La pensée de Ferguson
Les liens de l’intérêt tendent à dissocier
ceux que les liens de l’affection ont associés (ces
derniers étant naturels), de sorte que la société
civile est travaillée de l’intérieur, tout au
long de son histoire, par un double mécanisme d’association-dissociation.
« L’amour du gain étouffe l’amour de la
perfection, l’intérêt enflamme le cœur et
glace l’imagination. Et, faisant préférer les
occupations selon que le profit qu’elles procurent est plus
ou moins considérable et plus sûr, cet amour du gain
confine le génie et même l’ambition au fond d’un
comptoir ou d’un atelier. » (Essai sur l’histoire
de la société civile)
Rôle de la DDT dans la montée de l’individualisme
: en resserrant à l’extrême le cercle étroit
des préoccupations de l’individu, la division des professions
finit par consacrer la suprématie des fins économiques
(l’amour du gain) sur l’action publique, elle réalise
une interdépendance généralisée des
travaux privés qui, loin de donner aux individus le sentiment
de leur appartenance au tout d’une communauté, leur
fait perdre le souci de la fin publique.
L’histoire relève d’un double processus : celui
du progrès des arts et du commerce qui se réalise,
via la division du travail, par le jeu de l’intérêt
égoïste, et celui de la décadence des nations
modernes qui affecte la dimension morale et politique de l’activité
humaine.
Le progrès de l’histoire humaine, tout indéniable
qu’il soit, ne garantit aucunement la réalisation de
toutes les dispositions de la nature humaine, bien plutôt
conduit-il dans les faits à privilégier certaines
de ces dispositions aux dépens des autres, à savoir
celles qui font jouer le ressort de l’intérêt.
Se produit par là un certain « relâchement des
liens de l’union politique », voire une perte du sens
de la communauté, qui interdit d’identifier progrès
économique et perfectionnement de la nature humaine.
Adam Smith postule, quant à lui, un équilibre entre
les sentiments moraux et le désir de bien-être.

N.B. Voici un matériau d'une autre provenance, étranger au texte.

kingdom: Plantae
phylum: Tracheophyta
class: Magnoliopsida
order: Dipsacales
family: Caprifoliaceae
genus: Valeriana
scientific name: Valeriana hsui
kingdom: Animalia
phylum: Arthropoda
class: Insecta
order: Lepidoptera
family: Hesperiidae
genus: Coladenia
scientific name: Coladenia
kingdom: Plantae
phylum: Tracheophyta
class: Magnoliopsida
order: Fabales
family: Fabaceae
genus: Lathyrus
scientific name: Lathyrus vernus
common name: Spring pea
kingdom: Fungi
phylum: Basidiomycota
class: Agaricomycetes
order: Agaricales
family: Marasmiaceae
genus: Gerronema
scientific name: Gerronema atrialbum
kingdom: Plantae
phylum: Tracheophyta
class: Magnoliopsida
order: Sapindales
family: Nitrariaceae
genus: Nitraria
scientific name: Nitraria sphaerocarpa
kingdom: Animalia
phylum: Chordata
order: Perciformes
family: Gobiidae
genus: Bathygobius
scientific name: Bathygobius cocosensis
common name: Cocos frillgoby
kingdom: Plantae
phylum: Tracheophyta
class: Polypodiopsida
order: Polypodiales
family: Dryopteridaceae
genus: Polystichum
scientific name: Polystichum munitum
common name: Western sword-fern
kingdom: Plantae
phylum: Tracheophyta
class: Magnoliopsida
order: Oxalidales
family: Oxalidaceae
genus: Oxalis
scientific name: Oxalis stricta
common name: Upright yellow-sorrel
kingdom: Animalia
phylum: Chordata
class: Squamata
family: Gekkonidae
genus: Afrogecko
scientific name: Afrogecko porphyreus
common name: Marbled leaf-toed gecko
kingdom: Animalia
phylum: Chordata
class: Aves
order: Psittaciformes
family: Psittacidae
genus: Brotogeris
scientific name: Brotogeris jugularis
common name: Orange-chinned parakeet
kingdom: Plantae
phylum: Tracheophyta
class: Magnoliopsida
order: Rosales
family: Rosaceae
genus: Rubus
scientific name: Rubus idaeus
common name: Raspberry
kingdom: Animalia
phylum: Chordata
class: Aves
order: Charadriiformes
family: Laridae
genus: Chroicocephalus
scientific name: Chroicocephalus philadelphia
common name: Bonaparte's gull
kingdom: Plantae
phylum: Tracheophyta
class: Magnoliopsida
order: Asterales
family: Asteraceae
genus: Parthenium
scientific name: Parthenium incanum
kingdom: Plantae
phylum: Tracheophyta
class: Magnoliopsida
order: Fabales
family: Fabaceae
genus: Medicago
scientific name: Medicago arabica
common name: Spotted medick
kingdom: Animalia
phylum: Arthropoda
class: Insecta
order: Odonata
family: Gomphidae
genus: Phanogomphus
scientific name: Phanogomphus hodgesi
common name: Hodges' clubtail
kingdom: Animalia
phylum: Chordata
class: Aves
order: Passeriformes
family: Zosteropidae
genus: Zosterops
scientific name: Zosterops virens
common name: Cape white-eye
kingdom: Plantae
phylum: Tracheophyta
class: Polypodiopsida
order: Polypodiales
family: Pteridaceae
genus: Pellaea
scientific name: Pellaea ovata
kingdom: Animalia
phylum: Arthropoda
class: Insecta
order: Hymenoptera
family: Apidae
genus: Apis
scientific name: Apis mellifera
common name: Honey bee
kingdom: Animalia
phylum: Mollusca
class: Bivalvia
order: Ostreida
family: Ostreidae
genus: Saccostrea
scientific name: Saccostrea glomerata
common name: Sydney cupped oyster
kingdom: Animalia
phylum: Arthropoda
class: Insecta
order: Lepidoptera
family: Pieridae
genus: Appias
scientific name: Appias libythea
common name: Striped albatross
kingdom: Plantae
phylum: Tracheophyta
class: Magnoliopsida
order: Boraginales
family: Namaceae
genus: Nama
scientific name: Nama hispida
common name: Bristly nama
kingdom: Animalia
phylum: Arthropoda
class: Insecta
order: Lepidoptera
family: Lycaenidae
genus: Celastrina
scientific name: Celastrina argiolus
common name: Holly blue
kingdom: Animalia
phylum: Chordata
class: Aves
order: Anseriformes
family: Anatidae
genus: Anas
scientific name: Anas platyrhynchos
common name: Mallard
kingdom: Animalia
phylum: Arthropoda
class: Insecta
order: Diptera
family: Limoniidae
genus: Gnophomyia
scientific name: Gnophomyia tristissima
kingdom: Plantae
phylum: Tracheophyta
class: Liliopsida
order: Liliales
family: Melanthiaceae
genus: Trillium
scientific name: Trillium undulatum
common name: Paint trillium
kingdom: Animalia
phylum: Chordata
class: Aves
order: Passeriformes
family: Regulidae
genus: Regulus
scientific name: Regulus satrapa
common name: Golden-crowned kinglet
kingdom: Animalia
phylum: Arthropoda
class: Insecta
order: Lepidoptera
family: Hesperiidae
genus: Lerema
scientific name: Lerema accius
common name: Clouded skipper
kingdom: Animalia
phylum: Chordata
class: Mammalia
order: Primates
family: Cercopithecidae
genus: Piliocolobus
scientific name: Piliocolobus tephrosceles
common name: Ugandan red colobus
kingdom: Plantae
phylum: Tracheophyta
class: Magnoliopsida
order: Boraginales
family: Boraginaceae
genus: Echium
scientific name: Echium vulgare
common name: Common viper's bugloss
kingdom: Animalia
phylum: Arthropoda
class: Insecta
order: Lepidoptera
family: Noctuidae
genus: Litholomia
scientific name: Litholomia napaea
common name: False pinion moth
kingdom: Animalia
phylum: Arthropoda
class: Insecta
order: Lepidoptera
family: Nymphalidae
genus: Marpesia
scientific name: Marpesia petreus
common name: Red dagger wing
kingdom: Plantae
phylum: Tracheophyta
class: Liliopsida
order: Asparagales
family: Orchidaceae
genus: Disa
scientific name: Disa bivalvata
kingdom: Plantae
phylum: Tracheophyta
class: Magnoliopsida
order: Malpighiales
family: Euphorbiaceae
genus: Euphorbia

L’essence de la croyance au progrès qui anime le libéralisme
des origines réside dans une certaine forme de dissociation
entre l’illimitation potentielle du développement des
forces de production et le perfectionnement de la nature humaine,
que cette dissociation donne lieu à une théorie de
la décadence (Ferguson) ou qu’elle soit idéologiquement
« compensée » par une téléologie
de type providentialiste (Smith).
Karl Polanyi
Pour Polanyi, l’Etat libéral a mené, au 19e
siècle, 2 actions opposées :
Le « mouvement » : il a contribué à
instituer le marché
Le « contre-mouvement » : il a mis en place, petit
à petit, des protections face aux conséquences du
marché
Il y ajoute les actions de fonctionnement du marché, qui
visent à faire régner la concurrence (cf. lois antitrust).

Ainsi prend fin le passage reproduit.